| Fragmento |
Autoexperiencia como un haberse sentido identificado y acompañado por el mismo Jesús. Es  necesario que uno mismo se sienta necesitado, enfermo frente al médico por excelencia. Que la vista sea recobrada por Dios. Cuando uno se ve necesitado, sanado sólo asó puede dar un buen acompañamiento que no se queda sólo en teoría sino que se ha hecho vida. Se experimenta la fuerza salvífica de su propia historita con la del Señor. Así con esta autoexperiencia se puede sanar, consolar y aconsejar.

 Cada persona es un mundo, no se puede generalizar, es por ello que se debe vivir de manera personal. Cada ser humano tiene su propio relato, su encuentro con el Señor es diferente y único a la vez. Esta experiencia religiosa que es Emaús tiene algo de misterio en cada persona. Es una experiencia que provoca el misterio. Es Él quien se acerca al hombre y no de manera global sino de manera muy personal.

El arte de preguntar es necesario para llegar a la sanación cuando llega a la verbalización. Las preguntas según el autor es una “experiencia de preguntar” que es rica. Si faltan en la comunidad ese tipo de experiencias de ayuda terapéutico diacónica, es decir, si no se da casi acompañamiento hablado en las crisis y situaciones sin salida de la vida, entonces la anunciación y el culto a Dios pierden su base.

El lenguaje nos constituye, nos hace existir y construye sentido.

 Todas estas definiciones iluminan lo que es aprender el arte de acompañar, visto desde diferentes ángulos.

En el acompañamiento es necesario tener “tacto”, no se trata de una piscoterapia. Es importante en el acompañamiento dar esperanza, dar esa fuerza curativa que viene de la Palabra de Dios.

Quedarse quieto:

Que es o está sosegado y tranquilo.

Quedarse quieto es no adelantarse a dar respuestas sin antes escuchar a la persona, aprender a escuchar no sólo las palabras sino también los silencios, las posturas. Aprender a no hacer movimiento en el acompañamiento.

Respuesta receptiva:

Acción y resultado de responder. Que recibe o es capaz de recibir, en especial sensaciones, conocimientos o enseñanzas.

| Partes del ejercicio |
1 - Reproduce el pasaje del texto sobre el acompañamiento que comienza con las palabras "El lenguaje nos" y termina con "en el acompañamiento.".
2 - Retoma el texto sobre el acompañamiento y continúalo a partir de su última oración.
Los registros no intervienen en este ejercicio.

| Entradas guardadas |
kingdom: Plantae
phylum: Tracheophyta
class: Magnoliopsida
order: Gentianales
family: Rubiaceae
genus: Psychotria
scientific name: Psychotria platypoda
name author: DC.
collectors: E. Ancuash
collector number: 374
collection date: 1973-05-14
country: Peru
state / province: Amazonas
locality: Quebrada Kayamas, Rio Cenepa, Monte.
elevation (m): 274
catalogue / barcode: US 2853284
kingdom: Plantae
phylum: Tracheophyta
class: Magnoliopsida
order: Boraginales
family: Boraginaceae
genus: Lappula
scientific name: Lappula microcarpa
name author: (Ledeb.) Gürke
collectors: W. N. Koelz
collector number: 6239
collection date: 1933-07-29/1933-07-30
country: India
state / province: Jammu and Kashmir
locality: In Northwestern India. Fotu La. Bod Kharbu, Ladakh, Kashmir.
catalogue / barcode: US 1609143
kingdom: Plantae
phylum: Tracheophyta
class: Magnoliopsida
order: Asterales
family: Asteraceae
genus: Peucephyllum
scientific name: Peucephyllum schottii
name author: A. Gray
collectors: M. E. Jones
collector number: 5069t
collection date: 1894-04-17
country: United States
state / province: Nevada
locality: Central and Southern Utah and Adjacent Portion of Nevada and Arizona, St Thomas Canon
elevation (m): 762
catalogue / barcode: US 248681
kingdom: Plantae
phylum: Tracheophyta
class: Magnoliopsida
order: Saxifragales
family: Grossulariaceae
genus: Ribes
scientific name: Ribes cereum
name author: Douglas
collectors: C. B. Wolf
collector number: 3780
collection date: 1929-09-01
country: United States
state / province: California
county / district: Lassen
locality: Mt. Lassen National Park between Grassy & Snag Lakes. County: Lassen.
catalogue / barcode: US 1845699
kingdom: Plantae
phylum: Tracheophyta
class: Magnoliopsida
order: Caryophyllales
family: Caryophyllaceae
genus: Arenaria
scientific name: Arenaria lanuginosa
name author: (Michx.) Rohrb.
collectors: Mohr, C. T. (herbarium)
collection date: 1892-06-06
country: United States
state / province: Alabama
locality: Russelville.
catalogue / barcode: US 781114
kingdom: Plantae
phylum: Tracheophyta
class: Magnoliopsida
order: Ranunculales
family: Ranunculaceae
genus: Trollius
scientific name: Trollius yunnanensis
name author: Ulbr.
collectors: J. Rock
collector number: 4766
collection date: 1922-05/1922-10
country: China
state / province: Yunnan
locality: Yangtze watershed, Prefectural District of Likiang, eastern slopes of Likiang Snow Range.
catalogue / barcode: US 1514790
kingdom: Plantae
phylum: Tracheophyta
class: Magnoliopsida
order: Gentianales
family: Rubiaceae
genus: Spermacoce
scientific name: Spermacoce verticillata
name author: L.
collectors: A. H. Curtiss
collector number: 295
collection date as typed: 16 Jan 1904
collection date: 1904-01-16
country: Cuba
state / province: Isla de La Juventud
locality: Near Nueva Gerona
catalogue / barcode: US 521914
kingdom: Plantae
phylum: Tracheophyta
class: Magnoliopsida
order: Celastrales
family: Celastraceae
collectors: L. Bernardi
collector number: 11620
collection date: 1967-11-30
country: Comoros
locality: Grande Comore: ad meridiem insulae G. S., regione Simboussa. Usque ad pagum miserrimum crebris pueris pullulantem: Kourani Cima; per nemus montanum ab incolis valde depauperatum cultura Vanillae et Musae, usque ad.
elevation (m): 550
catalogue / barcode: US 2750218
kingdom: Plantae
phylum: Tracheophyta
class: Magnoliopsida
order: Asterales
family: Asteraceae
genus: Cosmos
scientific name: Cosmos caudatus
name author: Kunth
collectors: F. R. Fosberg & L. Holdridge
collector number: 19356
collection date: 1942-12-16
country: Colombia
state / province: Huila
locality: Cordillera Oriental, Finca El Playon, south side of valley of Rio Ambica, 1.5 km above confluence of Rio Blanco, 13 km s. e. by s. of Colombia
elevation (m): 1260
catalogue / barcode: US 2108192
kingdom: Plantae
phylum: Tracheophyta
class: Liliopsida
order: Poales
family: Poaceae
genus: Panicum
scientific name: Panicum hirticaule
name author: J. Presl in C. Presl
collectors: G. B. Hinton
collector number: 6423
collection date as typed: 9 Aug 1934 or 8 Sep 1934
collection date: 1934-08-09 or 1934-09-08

| Respuestas por tarea |
1 -
El lenguaje nos constituye, nos hace existir y construye sentido.

 Todas estas definiciones iluminan lo que es aprender el arte de acompañar, visto desde diferentes ángulos.

En el acompañamiento es necesario tener “tacto”, no se trata de una piscoterapia. Es importante en el acompañamiento dar esperanza, dar esa fuerza curativa que viene de la Palabra de Dios.

Quedarse quieto:

Que es o está sosegado y tranquilo.

Quedarse quieto es no adelantarse a dar respuestas sin antes escuchar a la persona, aprender a escuchar no sólo las palabras sino también los silencios, las posturas. Aprender a no hacer movimiento en el acompañamiento.

2 -
Se da un consejo respondiendo a lo que se ha preguntado, da un hilo conductor a lo que se  pregunta. Hay recepción y seguimiento al tema en cuestión.

Empatía comprensiva:

Empatía: mimetización motriz, como se suele llamar a la Empatía en sentido técnico, y tal como fue utilizada por primera vez, por E. B. Titchener, un psicólogo norteamericano hace, casi unos cuarenta años, que de alguna forma se puede entender como “sentir dentro”.

Empatía compresiva da un paso más, es sentir con la persona y mostrarle comprensión, que no se sienta sola la persona sino que entiende que se le entiende y se le puede dar un acompañamiento desde la comprensión.

Transferencia:

La transferencia es un concepto complejo del psicoanálisis que designa tres aspectos muy relacionados pero diferenciables:

La función psíquica mediante la cual un sujeto transfiere inconscientemente y revive, en sus vínculos nuevos, sus antiguos sentimientos, afectos, expectativas o deseos infantiles reprimidos, hacia otra persona.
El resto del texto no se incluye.